David Bowie – Ashes to Ashes de Marc Dufaud, c’est tout ce que l’on savait déjà sur le Bowie de l’époque et le morceau, documenté avec précision.
On avait quitté Marc Dufaud avec son très bon bouquin sur Daniel Darc, on le retrouve chez le même éditeur avec un livre sur la chanson qui boucla la boucle d’une période créative exceptionnelle pour Bowie. Le livre s’ouvre sur le terrain du personnel : le rôle du morceau pour l’auteur dans une période pas forcément joyeuse de sa vie de province, et surtout le 45 tours comme un fétiche chargé de souvenirs. L’auteur évoque son propre divorce musical avec le Thin White Duke à partir des années 1980, puis sa réconciliation sur la fin.
Ce qui va distinguer ensuite le livre n’est pas forcément la nouveauté des pistes abordées, mais la manière très précise de documenter l’existant autour du morceau. Si Dufaud rappelle l’influence de la technique des cut-ups (découpage puis réagencement de textes d’origines diverses inventé par William S. Burroughs et repris par Dylan) sur Bowie parolier, il ajoute quand même que le morceau se veut aussi une comptine enfantine déglinguée (le Maman m’a dit de fin de morceau…). La dimension biblique du titre du morceau est également creusée (Homme, souviens-toi que tu es poussière et que tu retourneras en poussière). Plus inattendu : le début du morceau cite… Peggy Sue Got Married de Buddy Holly et son You recall a girl thats been in nearly every song (…) dont say that’s true (tu te souviens d’une fille qui était dans presque toutes les chansons, ne me dis pas que c’est vrai). Puisque le morceau reprend les aventures du Major Tom, Dufaud fait de ce dernier le début du recyclage par Bowie de sa propre mythologie, appelé à s’accentuer par la suite. Scary Monsters… and Super Creeps serait aussi un album new-yorkais comme la trilogie le précédant avait été berlinoise. Le récit des sessions évoque l’échec de la tentative de collaboration avec Tom Verlaine d’un Bowie alors adorateur de Television.

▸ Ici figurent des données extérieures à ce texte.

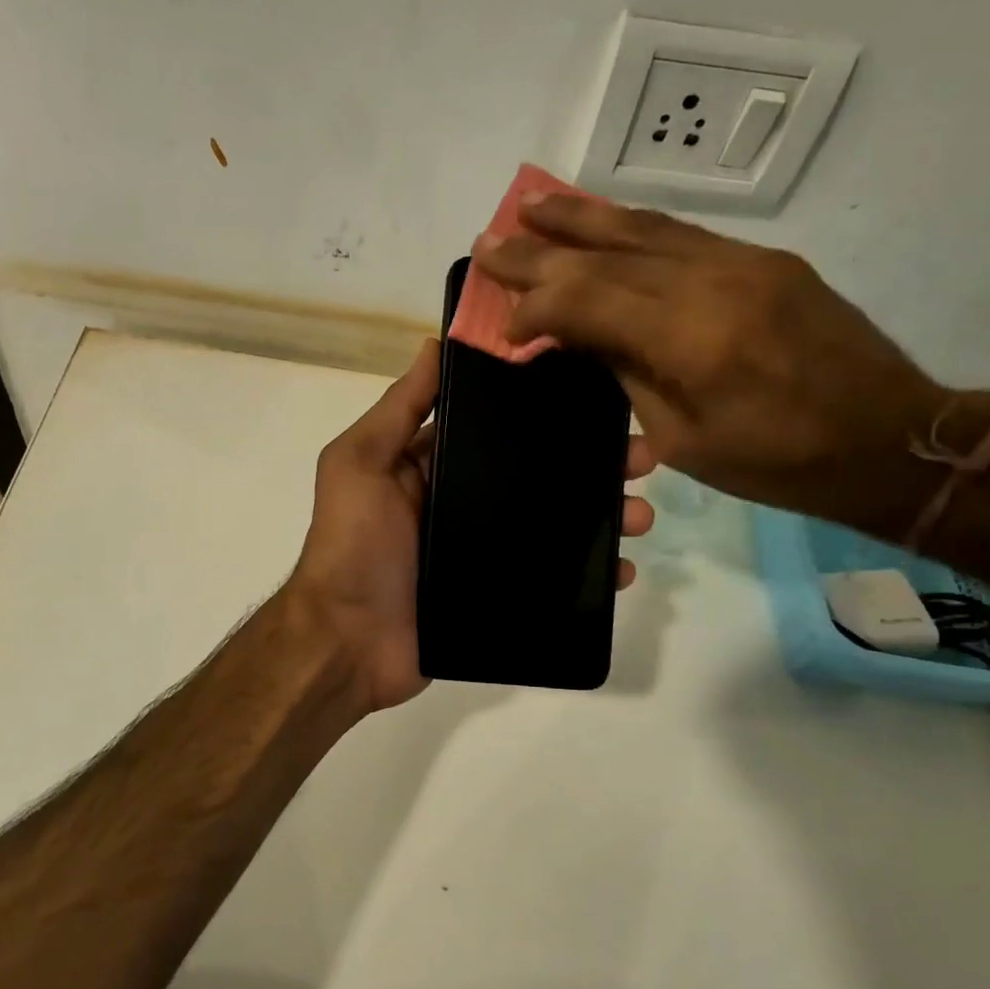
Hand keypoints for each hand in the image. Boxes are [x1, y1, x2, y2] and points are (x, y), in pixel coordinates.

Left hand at [283, 337, 656, 712]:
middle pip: (536, 475)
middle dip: (589, 464)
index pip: (496, 427)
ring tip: (642, 515)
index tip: (597, 397)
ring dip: (601, 515)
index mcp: (432, 466)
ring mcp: (483, 552)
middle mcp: (462, 503)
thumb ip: (397, 410)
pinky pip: (552, 578)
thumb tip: (435, 346)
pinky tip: (623, 570)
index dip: (543, 411)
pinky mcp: (498, 596)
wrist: (347, 642)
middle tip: (642, 458)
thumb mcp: (359, 464)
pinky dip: (589, 573)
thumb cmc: (352, 545)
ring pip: (554, 524)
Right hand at [475, 194, 965, 539]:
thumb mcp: (686, 437)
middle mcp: (714, 283)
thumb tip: (582, 336)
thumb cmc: (779, 462)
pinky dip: (631, 226)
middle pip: (608, 254)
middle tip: (489, 239)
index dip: (536, 305)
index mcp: (692, 339)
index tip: (505, 324)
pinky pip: (683, 234)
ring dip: (582, 218)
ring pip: (645, 229)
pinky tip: (602, 222)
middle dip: (541, 248)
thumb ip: (630, 374)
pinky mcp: (766, 260)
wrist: (891, 439)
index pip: (589, 300)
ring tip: (534, 205)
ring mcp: (744, 262)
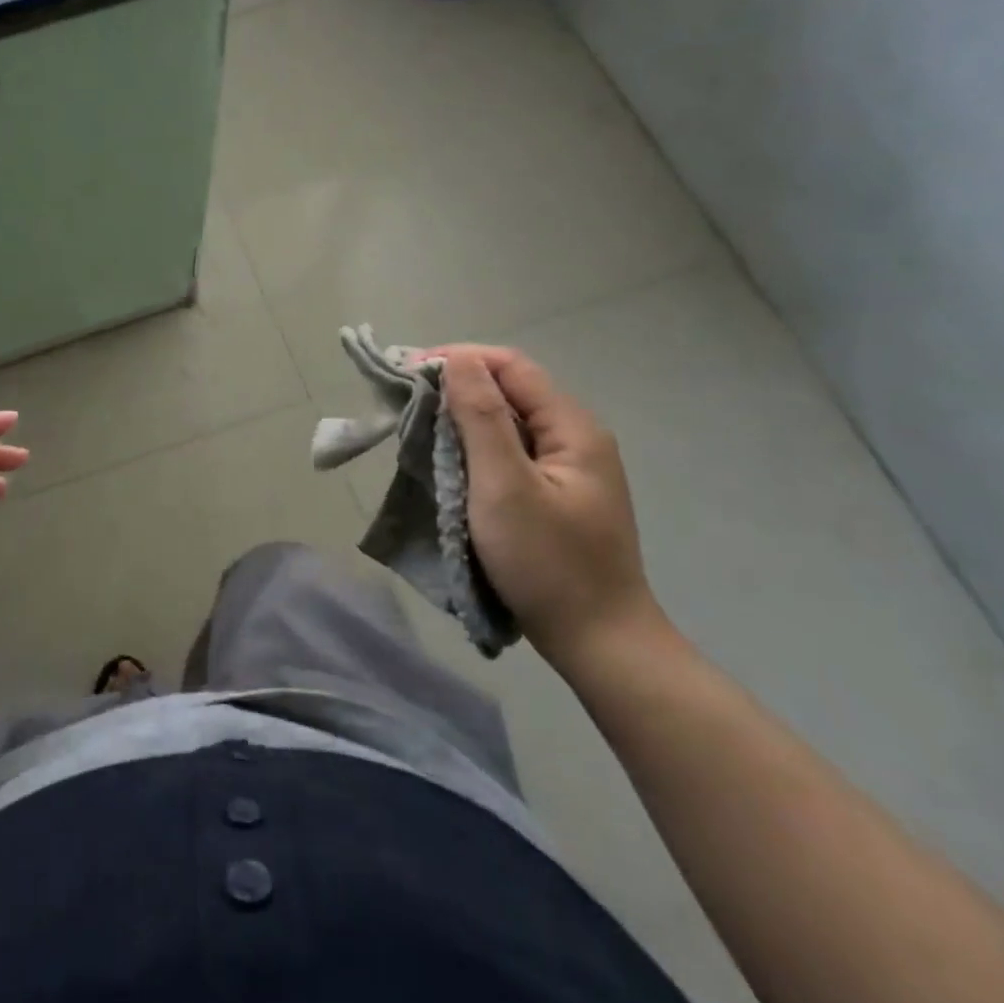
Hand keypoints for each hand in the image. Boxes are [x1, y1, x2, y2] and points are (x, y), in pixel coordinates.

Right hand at [420, 345, 664, 672]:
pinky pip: (507, 453)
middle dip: (456, 387)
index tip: (407, 372)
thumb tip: (457, 360)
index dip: (459, 359)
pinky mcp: (552, 494)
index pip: (511, 367)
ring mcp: (566, 468)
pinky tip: (447, 460)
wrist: (599, 643)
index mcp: (572, 428)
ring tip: (417, 427)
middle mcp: (574, 438)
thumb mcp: (505, 486)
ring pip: (506, 422)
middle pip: (510, 391)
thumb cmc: (548, 563)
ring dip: (461, 418)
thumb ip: (481, 417)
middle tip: (404, 400)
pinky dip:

Une période également liée à son interprétation à Broadway d’Elephant Man, qui lui valut les louanges d’une critique locale pas réputée pour sa mansuétude. Mais surtout des représentations qui vont cimenter l’aura américaine de Bowie en attirant un public new-yorkais branché. A New York, Bowie trouve un relatif anonymat, avant que le tragique assassinat de Lennon ne bouleverse ses plans. De plus, si l’intérêt de Bowie envers un travail de combinaison de sa musique et des images n’est pas une nouveauté, le livre évoque la spécificité du single à ce stade. C’est le premier single de Bowie qui, en tant qu’objet, a alors bénéficié d’un effort d’élaboration comparable à celui déployé pour ses albums (les versions différentes d’un même single, une technique marketing qui se banalisera). L’implication de Bowie dans ses vidéoclips était déjà là dans la période berlinoise mais, bien avant celui de Thriller, le clip d’Ashes to Ashes fera date. Les storyboards prouvent la forte implication de Bowie dans l’élaboration de ce dernier, en dépit des débats sur le sujet…
… Une implication qui décroîtra dans les années 1980 avant de revenir dans les années 1990 (en parallèle à la reprise en mains artistique). Est rappelée l’habileté de communiquant de Bowie, donnant à manger aux médias tout en protégeant fortement sa vie privée, à l’image de funérailles organisées dans un but de discrétion. On trouvera également au gré des pages mention des liens entre Bowie et la scène néoromantique naissante, Bowie et le cinéaste expérimental/réalisateur de vidéoclips Derek Jarman, ainsi que de la forte influence vocale d’Anthony Newley sur Bowie. Ou encore les effets ambigus de sa participation au film Moi, Christiane F., 13 ans, droguée, prostituée… : une participation aux motivations antidrogues qui ne fera que renforcer l’aura de Bowie auprès d’un public junkie.
Un beau travail pour qui voudrait se replonger dans l’époque où Bowie faisait son adieu à la décennie 70, tout en ouvrant des pistes artistiques pour la musique populaire du début des années 1980.